— Texte fourni —

Notre dernière rencontre remonte à 2012, juste avant votre concert parisien au Trabendo ? Que s'est-il passé entre temps ?
Charlotte Wessels : Depuis 2012 ? Nous étions probablement sur les routes. Après la tournée européenne, nous avons fait une tournée américaine. Nous avons ensuite fait des interviews en amont de la sortie de notre dernier album. Ce n'est pas un mystère, nous avons été très occupé par son enregistrement. En fait, c'est en en parlant à l'instant que je viens de comprendre que nous avons sorti trois albums en trois ans.
Nous sommes assez surpris de constater que pendant cette période vous avez quitté votre label Roadrunner pour rejoindre Napalm, un label avec des prétentions plus modestes. Quelle était la raison de votre départ ? Est-ce que c'est lié au fait que Roadrunner a rejoint Warner?
Non, pas du tout. Nous avons eu une très bonne expérience avec Roadrunner, donc je ne peux pas dire du mal d'eux. Beaucoup de choses ont évolué quand Roadrunner a rejoint Warner. A l'époque, nous avions choisi de travailler chez Roadrunner, plutôt que pour d'autres labels. Nous sommes tombés chez Warner par accident, sans avoir choisi cette major. Et même s'il s'agit d'un gros label, j'avais sans cesse l'impression de ne pas être sur la même longueur d'onde qu'eux, malgré leurs efforts de suggestion.

— Consignes de travail —
A - Relevez toutes les maisons de disques nommées dans l'entretien avec Charlotte Wessels.
B - Poursuivez l'entretien avec Charlotte Wessels à la suite de sa dernière réponse.
Les données qui suivent n'ont aucun lien avec le texte fourni.

— Données fournies —
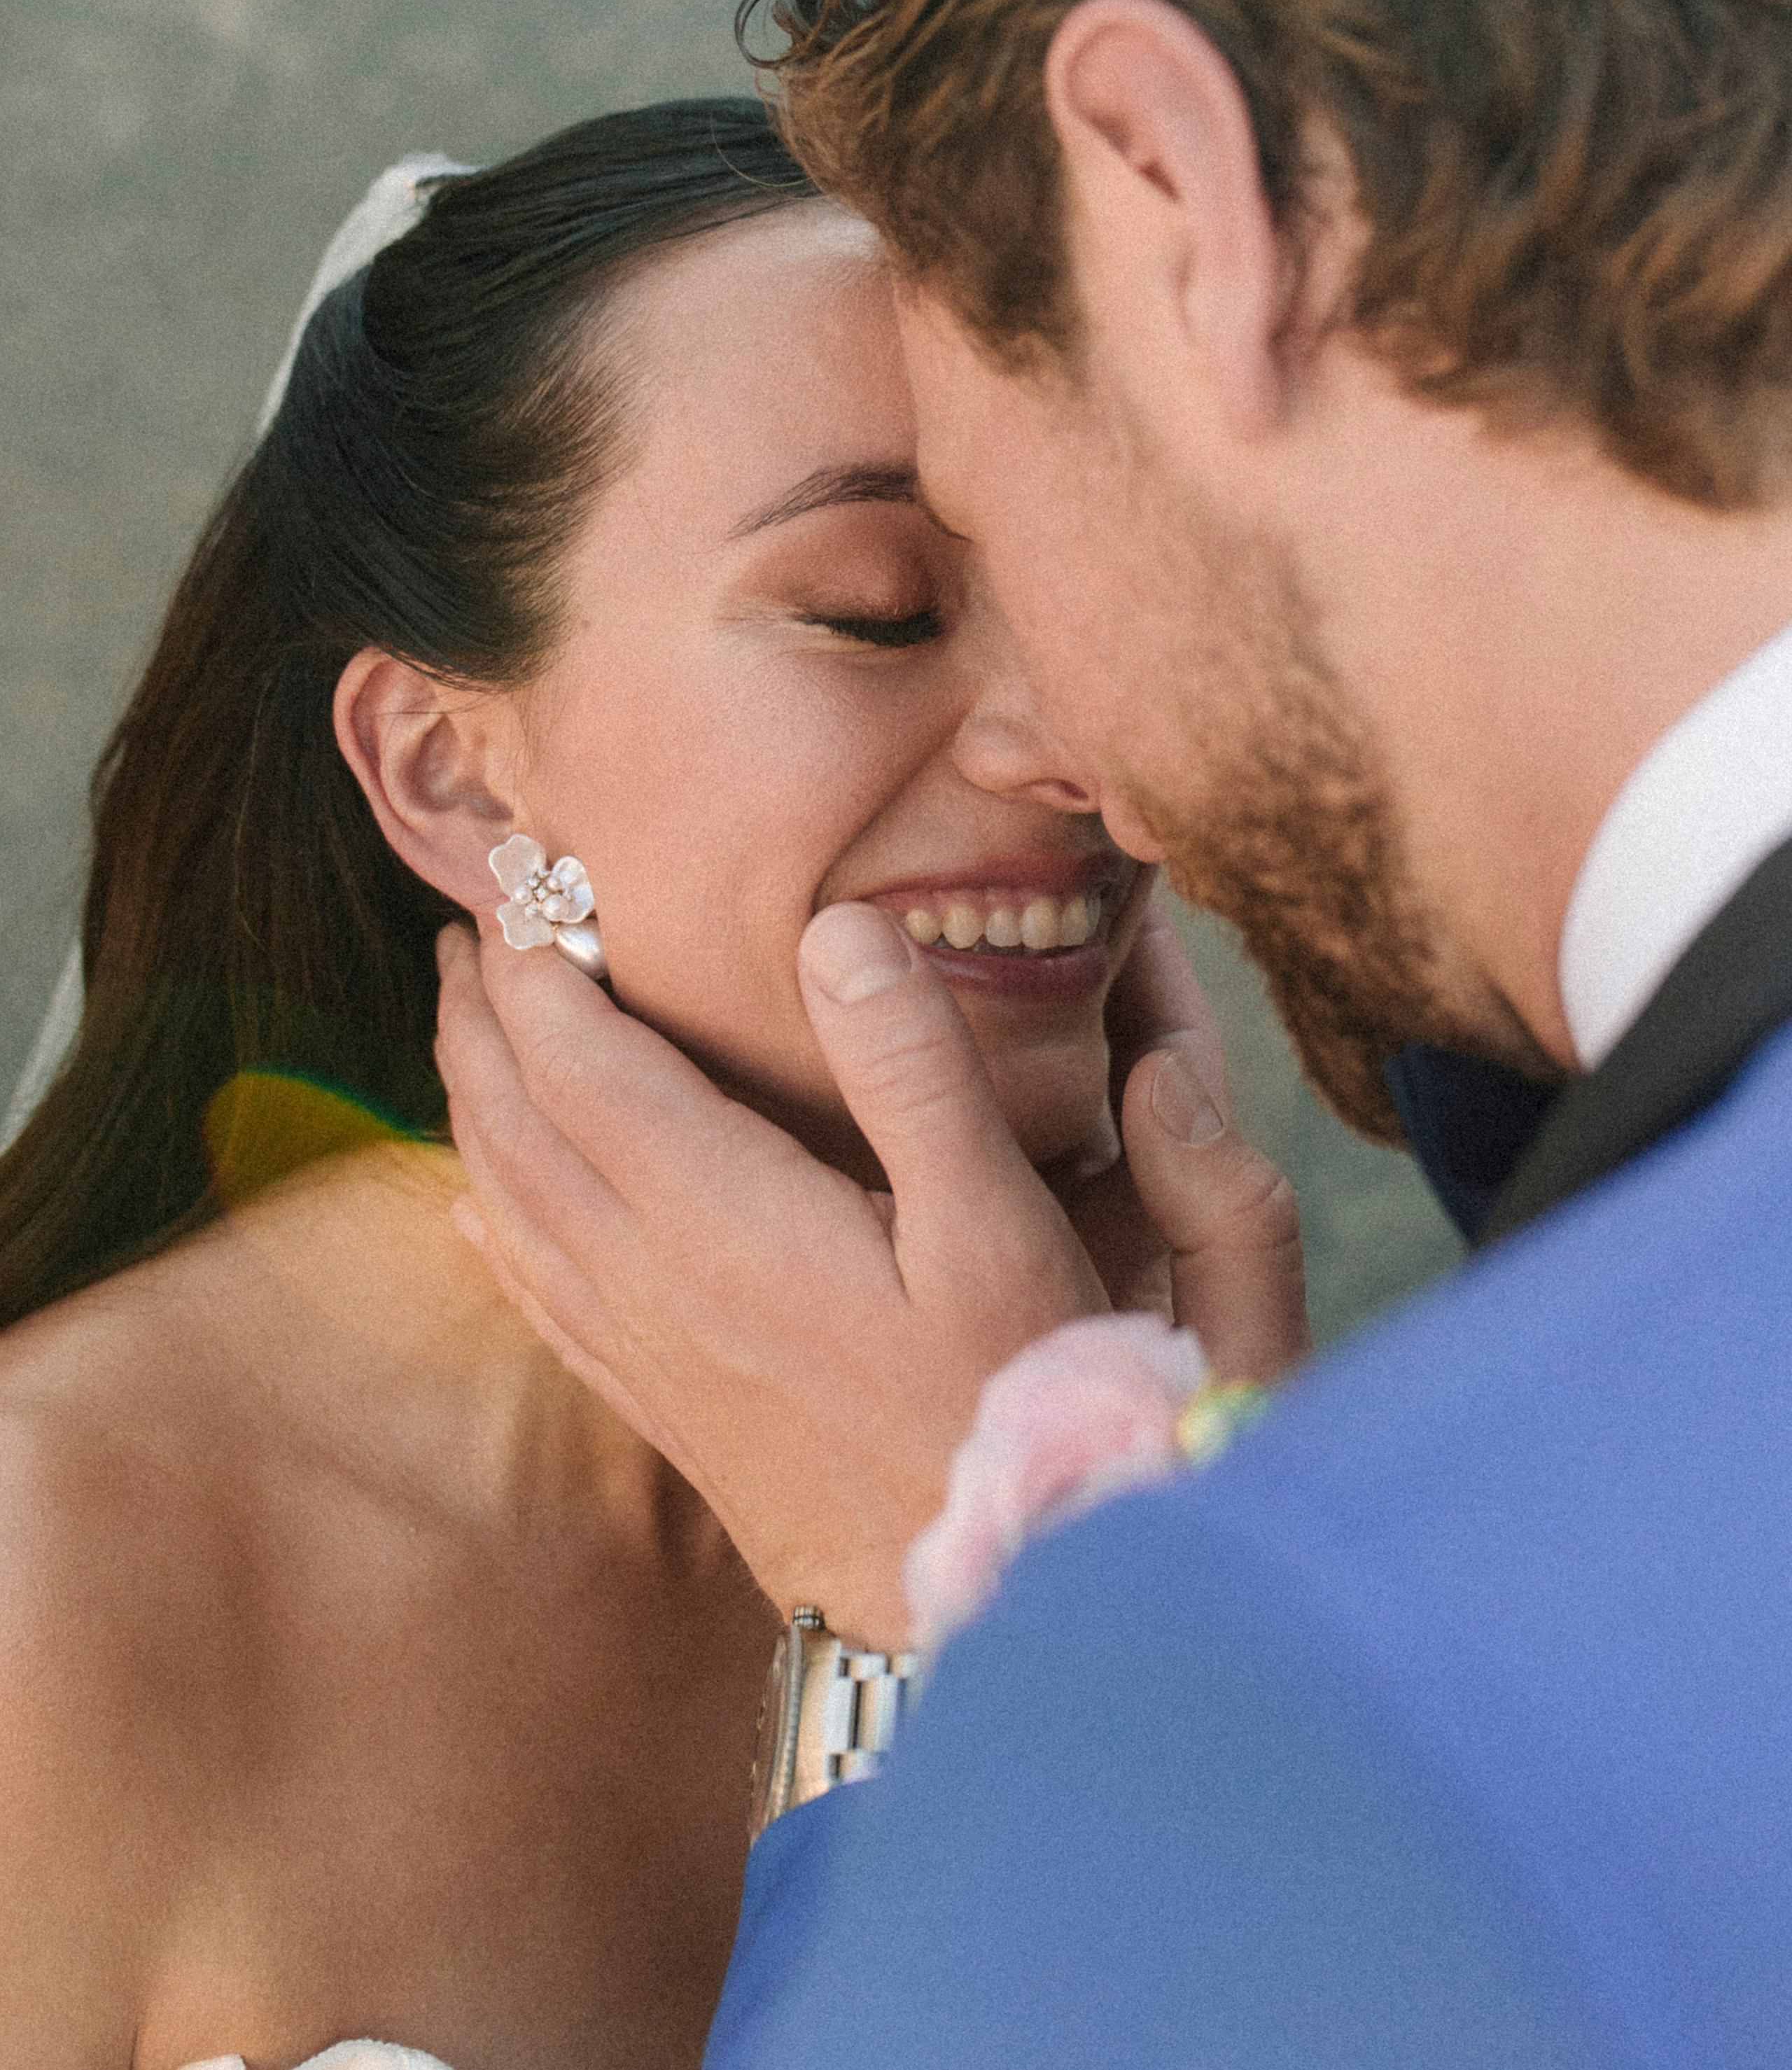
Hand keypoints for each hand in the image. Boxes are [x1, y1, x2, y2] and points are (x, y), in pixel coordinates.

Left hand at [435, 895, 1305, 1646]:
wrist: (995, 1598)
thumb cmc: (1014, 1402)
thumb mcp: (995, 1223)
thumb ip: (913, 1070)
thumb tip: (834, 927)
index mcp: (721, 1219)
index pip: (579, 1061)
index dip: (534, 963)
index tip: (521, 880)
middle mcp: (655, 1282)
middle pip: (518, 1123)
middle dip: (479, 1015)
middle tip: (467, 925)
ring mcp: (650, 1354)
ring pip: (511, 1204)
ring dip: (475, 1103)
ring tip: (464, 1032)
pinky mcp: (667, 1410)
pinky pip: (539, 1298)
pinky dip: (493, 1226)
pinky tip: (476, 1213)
* * *
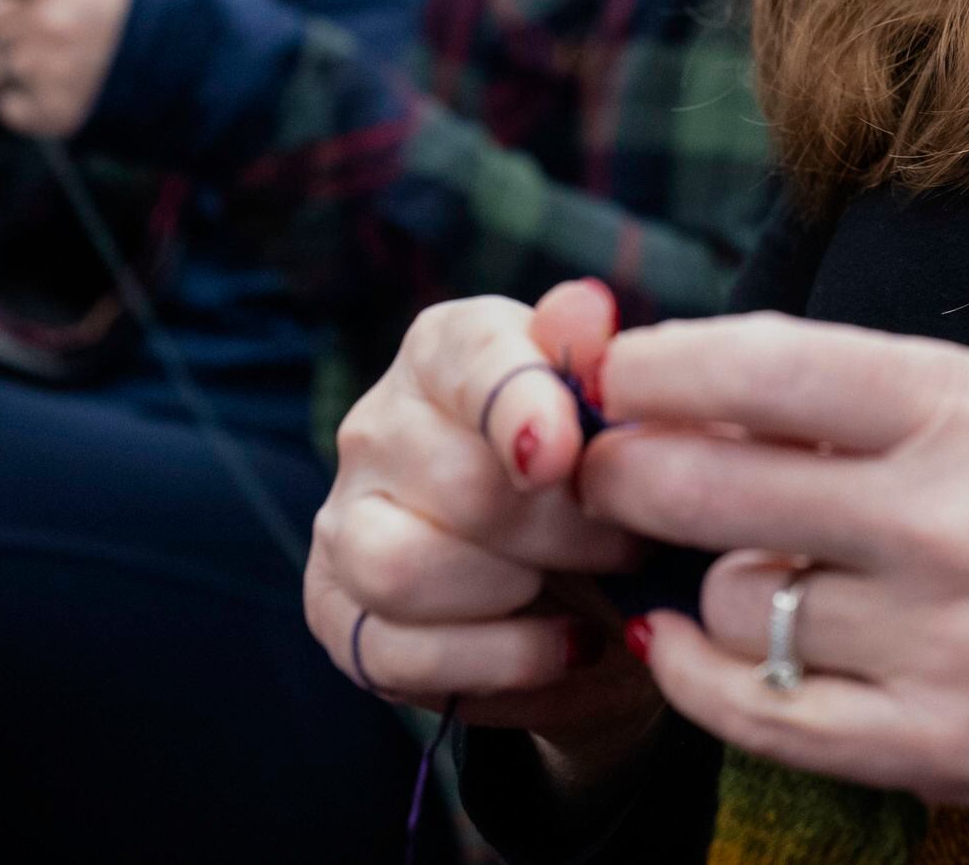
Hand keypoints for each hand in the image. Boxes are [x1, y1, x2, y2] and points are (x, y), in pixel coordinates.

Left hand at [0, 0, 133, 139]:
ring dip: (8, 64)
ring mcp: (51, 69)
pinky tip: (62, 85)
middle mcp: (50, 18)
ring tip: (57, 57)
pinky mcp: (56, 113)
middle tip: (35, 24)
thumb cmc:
==
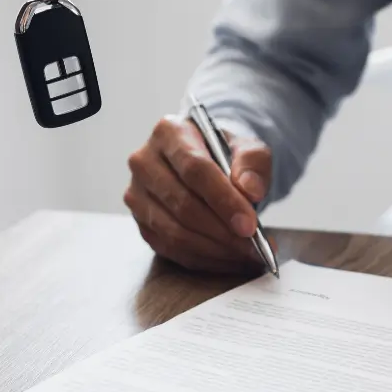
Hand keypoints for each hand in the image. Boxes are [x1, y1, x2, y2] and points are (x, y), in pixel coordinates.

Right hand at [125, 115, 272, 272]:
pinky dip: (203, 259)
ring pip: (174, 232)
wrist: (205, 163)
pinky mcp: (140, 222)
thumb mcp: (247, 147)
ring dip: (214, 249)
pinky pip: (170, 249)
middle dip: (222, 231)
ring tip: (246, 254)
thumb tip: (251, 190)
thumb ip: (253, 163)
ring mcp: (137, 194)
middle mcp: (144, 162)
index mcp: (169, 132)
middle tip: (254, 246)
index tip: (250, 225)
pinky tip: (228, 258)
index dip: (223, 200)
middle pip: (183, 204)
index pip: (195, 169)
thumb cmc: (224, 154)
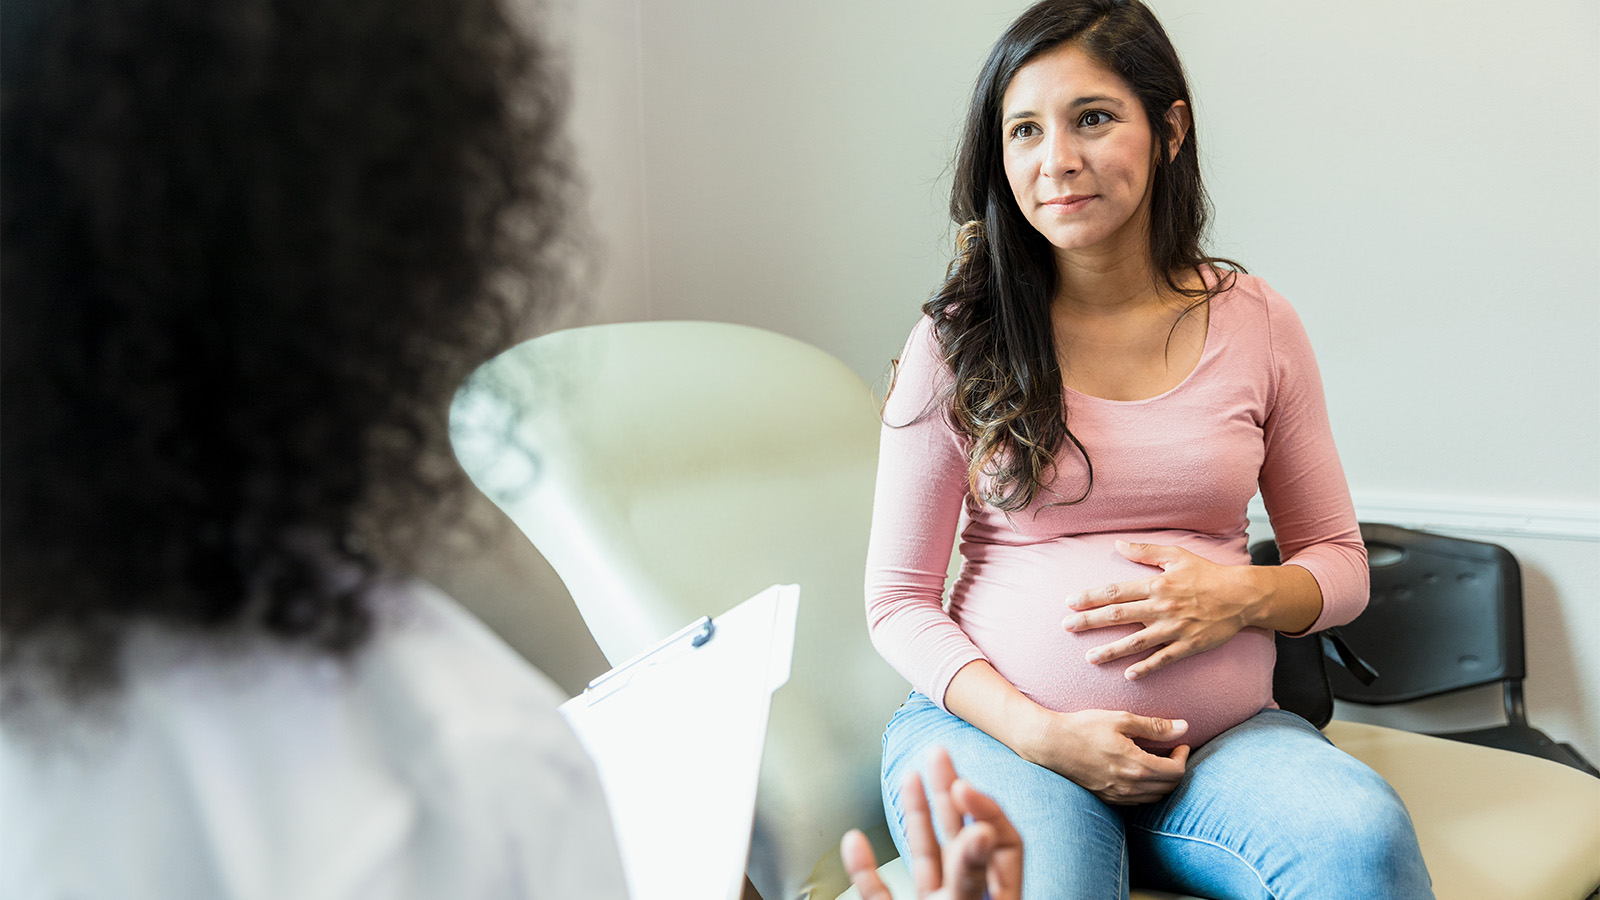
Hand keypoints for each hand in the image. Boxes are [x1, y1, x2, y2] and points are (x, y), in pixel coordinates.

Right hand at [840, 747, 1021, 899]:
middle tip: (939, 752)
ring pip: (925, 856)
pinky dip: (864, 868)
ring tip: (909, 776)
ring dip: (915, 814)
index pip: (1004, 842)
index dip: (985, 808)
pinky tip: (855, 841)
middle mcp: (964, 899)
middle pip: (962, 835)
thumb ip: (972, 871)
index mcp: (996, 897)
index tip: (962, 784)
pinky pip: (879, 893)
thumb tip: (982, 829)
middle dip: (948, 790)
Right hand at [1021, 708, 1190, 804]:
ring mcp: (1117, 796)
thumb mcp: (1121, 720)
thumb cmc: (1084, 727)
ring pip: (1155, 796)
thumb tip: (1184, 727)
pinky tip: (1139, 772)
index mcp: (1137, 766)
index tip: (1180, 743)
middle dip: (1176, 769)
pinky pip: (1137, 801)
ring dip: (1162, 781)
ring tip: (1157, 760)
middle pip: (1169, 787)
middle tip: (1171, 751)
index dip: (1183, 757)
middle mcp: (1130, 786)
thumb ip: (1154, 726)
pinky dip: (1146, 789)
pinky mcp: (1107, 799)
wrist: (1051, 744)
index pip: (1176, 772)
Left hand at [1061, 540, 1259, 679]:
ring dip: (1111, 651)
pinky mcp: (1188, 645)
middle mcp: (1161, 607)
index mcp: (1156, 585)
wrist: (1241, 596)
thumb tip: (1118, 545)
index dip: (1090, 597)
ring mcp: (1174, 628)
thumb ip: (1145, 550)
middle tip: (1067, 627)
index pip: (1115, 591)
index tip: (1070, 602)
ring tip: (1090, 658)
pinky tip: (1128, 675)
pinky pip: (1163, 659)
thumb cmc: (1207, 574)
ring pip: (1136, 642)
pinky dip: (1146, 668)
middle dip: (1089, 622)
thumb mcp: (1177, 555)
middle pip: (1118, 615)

— Réponses par consigne —
A - Roadrunner, Napalm, Warner

B -
"Nous sommes un groupe assez entêté et nous ne laissons jamais rien passer"
Pourtant, cela ne s'arrête pas au cas de Delain, car il s'agit de l'évolution naturelle rencontrée par d'autres groupes : un gros poisson comme Delain dans une petite mare est préférable à un...
… (elle coupe) Un petit poisson dans un grand étang. Tout à fait. C'est ce qui nous convient.
Bien sûr, l'évolution aurait été différente si nous avions continué à travailler avec Warner. Cela peut rassurer certains d'être signé chez un gros label, mais cela ne nous convenait pas. Nous avons appris par l'expérience que nous pouvions nous attendre à être contredit, voire à être repoussés vers des directions artistiques que nous ne souhaitions pas emprunter.
Honnêtement, nous sommes un groupe assez entêté. Nous ne laissons jamais rien passer, comme en témoigne les difficultés rencontrées sur le dernier album dans lequel nous avons réussi à imposer notre vision artistique. Cela nous aurait coûté beaucoup trop d'énergie de rester dans le giron de Warner. Maintenant, nous mettons à profit toute cette énergie dans un processus créatif au lieu de nous battre avec des gens que nous ne connaissons même pas (Rires).
Pouvons-nous dire que cette journée de promotion à Paris révèle l'ambition du gros poisson dans sa petite mare ?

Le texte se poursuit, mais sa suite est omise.